Like so much of Paul’s Letter to the Romans, this message is at the very heart of the Gospel. But a unique thought appears in this lesson. After writing, “We were God’s enemies, but He made us His friends through the death of His Son,” Paul adds: “Now that we are God’s friends, how much more will we be saved by Christ’s life!” Technically, the language of Paul has to do with being God’s enemies and yet being reconciled through the death of His Son, and then, having been reconciled, we are saved much more (even more) by (through or in) His life.
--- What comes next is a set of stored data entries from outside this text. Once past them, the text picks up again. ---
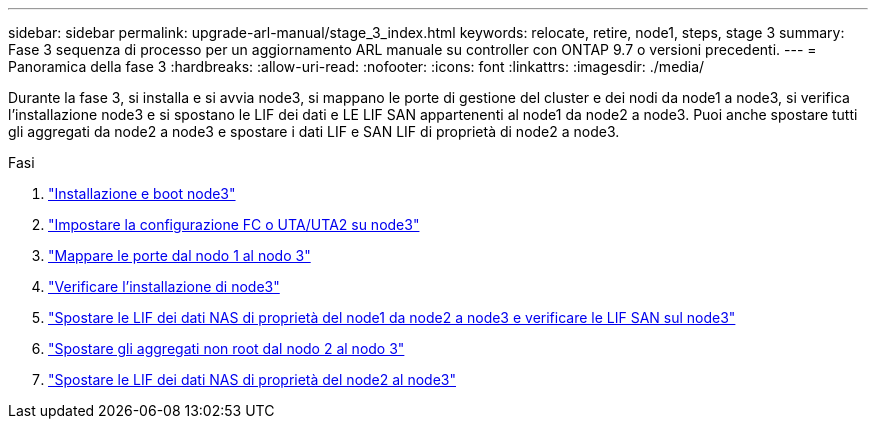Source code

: ---
sidebar: sidebar 
permalink: upgrade-arl-manual/stage_3_index.html 
keywords: relocate, retire, node1, steps, stage 3 
summary: Fase 3 sequenza di processo per un aggiornamento ARL manuale su controller con ONTAP 9.7 o versioni precedenti. 
---
= Panoramica della fase 3
:hardbreaks:
:allow-uri-read: 
:nofooter: 
:icons: font
:linkattrs: 
:imagesdir: ./media/


[role="lead"]
Durante la fase 3, si installa e si avvia node3, si mappano le porte di gestione del cluster e dei nodi da node1 a node3, si verifica l'installazione node3 e si spostano le LIF dei dati e LE LIF SAN appartenenti al node1 da node2 a node3. Puoi anche spostare tutti gli aggregati da node2 a node3 e spostare i dati LIF e SAN LIF di proprietà di node2 a node3.

.Fasi
. link:install_boot_node3.html["Installazione e boot node3"]
. link:set_fc_uta_uta2_config_node3.html["Impostare la configurazione FC o UTA/UTA2 su node3"]
. link:map_ports_node1_node3.html["Mappare le porte dal nodo 1 al nodo 3"]
. link:verify_node3_installation.html["Verificare l'installazione di node3"]
. link:move_nas_lifs_node1_from_node2_node3_verify_san_lifs_node3.html["Spostare le LIF dei dati NAS di proprietà del node1 da node2 a node3 e verificare le LIF SAN sul node3"]
. link:relocate_non_root_aggr_node2_node3.html["Spostare gli aggregati non root dal nodo 2 al nodo 3"]
. link:move_nas_lifs_node2_node3.html["Spostare le LIF dei dati NAS di proprietà del node2 al node3"]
The interesting part, to me, is that Paul seems to be suggesting that there is a more, and thus perhaps a less, to being saved. It is as if on the one hand we are saved, but on the other even more saved! Being a Christian is a lot like being pregnant — either you are, or you aren’t. There is no such thing as being “a little bit pregnant,” nor is there such a thing as being “a little bit Christian.” At the same time, the phrase is used regarding pregnancy in an attempt to describe verbally how much the condition shows or doesn’t show. Similarly, when the King James Version of the Bible describes Mary, as being “great with child,” we need neither a Biblical interpreter nor a doctor to understand her condition. We can imagine Joseph arguing with the innkeeper, “Man, she is not just a little pregnant; she is a whole lot pregnant!”

Maybe St. Paul is saying that the death of Christ opened the door to us for the Christian faith. But the life of Christ makes us “great with Christianity!” For instance, the time came when the disciples were no longer a mission field, but missionaries; not just students, but teachers; not just listeners, but speakers; not just watchers, but doers; not just followers, but leaders; not just receivers, but givers; not just saved, but savers. This does not happen on our own, any more than our initial salvation. Notice how Jesus gave the disciples power and authority before sending them out.
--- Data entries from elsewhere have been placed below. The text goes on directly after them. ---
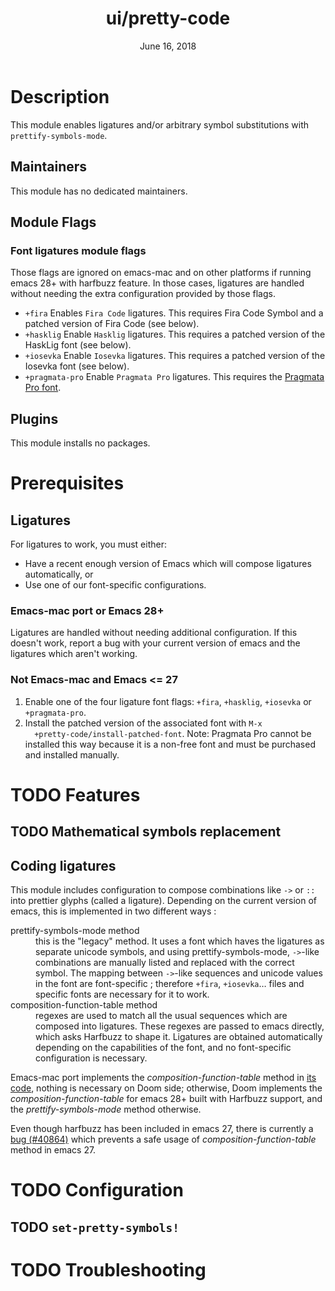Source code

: #+TITLE:   ui/pretty-code
#+DATE:    June 16, 2018
#+SINCE:   v2.0.9
#+STARTUP: inlineimages nofold

* Table of Contents :TOC_3:noexport:
- [[#description][Description]]
  - [[#maintainers][Maintainers]]
  - [[#module-flags][Module Flags]]
    - [[#font-ligatures-module-flags][Font ligatures module flags]]
  - [[#plugins][Plugins]]
- [[#prerequisites][Prerequisites]]
  - [[#ligatures][Ligatures]]
    - [[#emacs-mac-port-or-emacs-28][Emacs-mac port or Emacs 28+]]
    - [[#not-emacs-mac-and-emacs--27][Not Emacs-mac and Emacs <= 27]]
- [[#features][Features]]
  - [[#mathematical-symbols-replacement][Mathematical symbols replacement]]
  - [[#coding-ligatures][Coding ligatures]]
- [[#configuration][Configuration]]
  - [[#set-pretty-symbols][~set-pretty-symbols!~]]
- [[#troubleshooting][Troubleshooting]]

* Description
This module enables ligatures and/or arbitrary symbol substitutions with
~prettify-symbols-mode~.

** Maintainers
This module has no dedicated maintainers.

** Module Flags
*** Font ligatures module flags
Those flags are ignored on emacs-mac and on other platforms if running emacs 28+
with harfbuzz feature. In those cases, ligatures are handled without needing the
extra configuration provided by those flags.

+ =+fira= Enables =Fira Code= ligatures. This requires Fira Code Symbol and a
  patched version of Fira Code (see below).
+ =+hasklig= Enable =Hasklig= ligatures. This requires a patched version of the
  HaskLig font (see below).
+ =+iosevka= Enable =Iosevka= ligatures. This requires a patched version of the
  Iosevka font (see below).
+ =+pragmata-pro= Enable =Pragmata Pro= ligatures. This requires the [[https://www.fsd.it/shop/fonts/pragmatapro/][Pragmata
  Pro font]].

** Plugins
This module installs no packages.

* Prerequisites
** Ligatures
For ligatures to work, you must either:

- Have a recent enough version of Emacs which will compose ligatures
  automatically, or
- Use one of our font-specific configurations.

*** Emacs-mac port or Emacs 28+
Ligatures are handled without needing additional configuration. If this doesn't
work, report a bug with your current version of emacs and the ligatures which
aren't working.

*** Not Emacs-mac and Emacs <= 27
1. Enable one of the four ligature font flags: =+fira=, =+hasklig=, =+iosevka=
   or =+pragmata-pro=.
2. Install the patched version of the associated font with ~M-x
   +pretty-code/install-patched-font~. Note: Pragmata Pro cannot be installed
   this way because it is a non-free font and must be purchased and installed
   manually.

* TODO Features
# An in-depth list of features, how to use them, and their dependencies.
** TODO Mathematical symbols replacement
** Coding ligatures
This module includes configuration to compose combinations like =->= or =::=
into prettier glyphs (called a ligature). Depending on the current version of
emacs, this is implemented in two different ways :

- prettify-symbols-mode method :: this is the "legacy" method. It uses a font
  which haves the ligatures as separate unicode symbols, and using
  prettify-symbols-mode, =->=-like combinations are manually listed and replaced
  with the correct symbol. The mapping between =->=-like sequences and unicode
  values in the font are font-specific ; therefore =+fira=, =+iosevka=... files
  and specific fonts are necessary for it to work.
- composition-function-table method :: regexes are used to match all the usual
  sequences which are composed into ligatures. These regexes are passed to emacs
  directly, which asks Harfbuzz to shape it. Ligatures are obtained
  automatically depending on the capabilities of the font, and no font-specific
  configuration is necessary.

Emacs-mac port implements the /composition-function-table/ method in [[https://bitbucket.org/mituharu/emacs-mac/src/26c8fd9920db9d34ae8f78bceaec714230824dac/lisp/term/mac-win.el?at=master#lines-345:805][its code]],
nothing is necessary on Doom side; otherwise, Doom implements the
/composition-function-table/ for emacs 28+ built with Harfbuzz support, and the
/prettify-symbols-mode/ method otherwise.

Even though harfbuzz has been included in emacs 27, there is currently a [[https://lists.gnu.org/archive/html/bug-gnu-emacs/2020-04/msg01121.html][bug
(#40864)]] which prevents a safe usage of /composition-function-table/ method in
emacs 27.

* TODO Configuration
# How to configure this module, including common problems and how to address them.

** TODO ~set-pretty-symbols!~

* TODO Troubleshooting
# Common issues and their solution, or places to look for help.
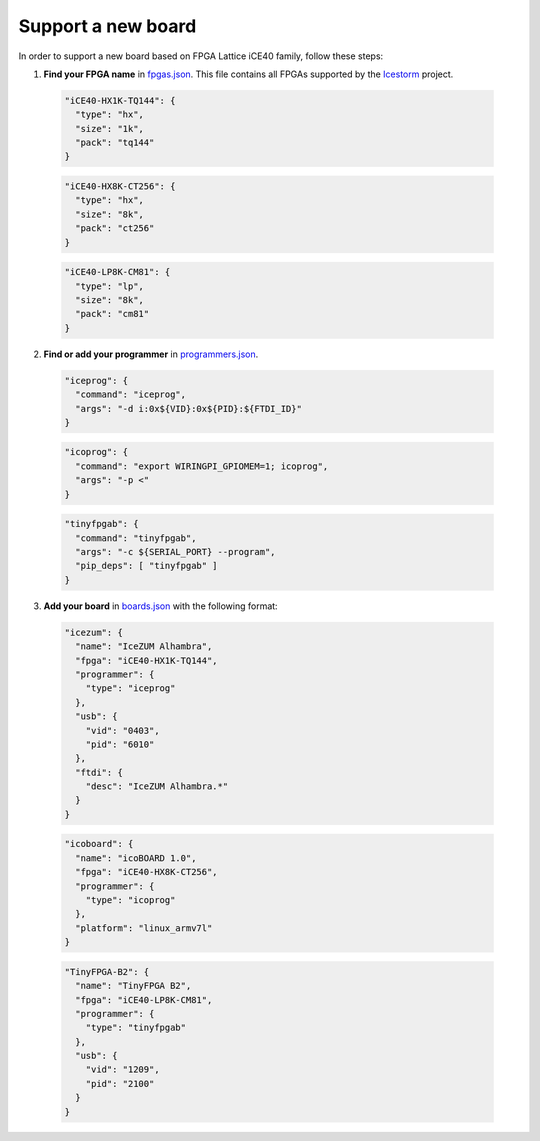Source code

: .. support_new_board

Support a new board
===================

In order to support a new board based on FPGA Lattice iCE40 family, follow these steps:

1. **Find your FPGA name** in `fpgas.json <https://github.com/FPGAwars/apio/blob/develop/apio/resources/fpgas.json>`_. This file contains all FPGAs supported by the `Icestorm <http://www.clifford.at/icestorm>`_ project.

  .. code-block:: javascript

    "iCE40-HX1K-TQ144": {
      "type": "hx",
      "size": "1k",
      "pack": "tq144"
    }

  .. code-block:: javascript

    "iCE40-HX8K-CT256": {
      "type": "hx",
      "size": "8k",
      "pack": "ct256"
    }

  .. code-block:: javascript

    "iCE40-LP8K-CM81": {
      "type": "lp",
      "size": "8k",
      "pack": "cm81"
    }

2. **Find or add your programmer** in `programmers.json <https://github.com/FPGAwars/apio/blob/develop/apio/resources/programmers.json>`_.

  .. code-block:: javascript

    "iceprog": {
      "command": "iceprog",
      "args": "-d i:0x${VID}:0x${PID}:${FTDI_ID}"
    }

  .. code-block:: javascript

    "icoprog": {
      "command": "export WIRINGPI_GPIOMEM=1; icoprog",
      "args": "-p <"
    }

  .. code-block:: javascript

    "tinyfpgab": {
      "command": "tinyfpgab",
      "args": "-c ${SERIAL_PORT} --program",
      "pip_deps": [ "tinyfpgab" ]
    }

3. **Add your board** in `boards.json <https://github.com/FPGAwars/apio/blob/develop/apio/resources/boards.json>`_ with the following format:

  .. code-block:: javascript

    "icezum": {
      "name": "IceZUM Alhambra",
      "fpga": "iCE40-HX1K-TQ144",
      "programmer": {
        "type": "iceprog"
      },
      "usb": {
        "vid": "0403",
        "pid": "6010"
      },
      "ftdi": {
        "desc": "IceZUM Alhambra.*"
      }
    }

  .. code-block:: javascript

    "icoboard": {
      "name": "icoBOARD 1.0",
      "fpga": "iCE40-HX8K-CT256",
      "programmer": {
        "type": "icoprog"
      },
      "platform": "linux_armv7l"
    }

  .. code-block:: javascript

    "TinyFPGA-B2": {
      "name": "TinyFPGA B2",
      "fpga": "iCE40-LP8K-CM81",
      "programmer": {
        "type": "tinyfpgab"
      },
      "usb": {
        "vid": "1209",
        "pid": "2100"
      }
    }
One of the most fascinating scenes in the movie The Witness, is an “old fashioned” barn-raising. An entire Amish community gathered to build a huge barn. Everyone had a job — anything from baking a pie, to driving a nail, to joining with 20 others just to lift a beam!

Many years ago, we had a “deck-raising” at our house. One of the strongest memories of that event came right near the conclusion. The most varied group of people you could imagine were sitting on one set of deck boards and nailing down others. It was even more heartwarming than it was humorous, and it was hilarious! Everyone was laughing and carrying on and rushing each other to get ready for the next board. There were enough of them that each person had about four nails to drive per board, but nail-driving skills were far from equal. Some were working at a pace of about six or eight nails to others’ one! At the same time, it suddenly struck me that every “one” was a labor of love. I found some excuse to walk away and just let the tears flow. Every now and then, it’s pretty wonderful just to step back and be able to say, “I am loved.”

God, as Paul so vividly reminds us, loves us beyond all comprehension. And yet, do you suppose, that when He sees His friends pulling together to do His work, fulfill His mission, perform His ministry, bring in His harvest, or otherwise “raise His barn,” that He ever steps back with a burning sensation of love and joy in His eyes? I sincerely pray that we give Him reason to.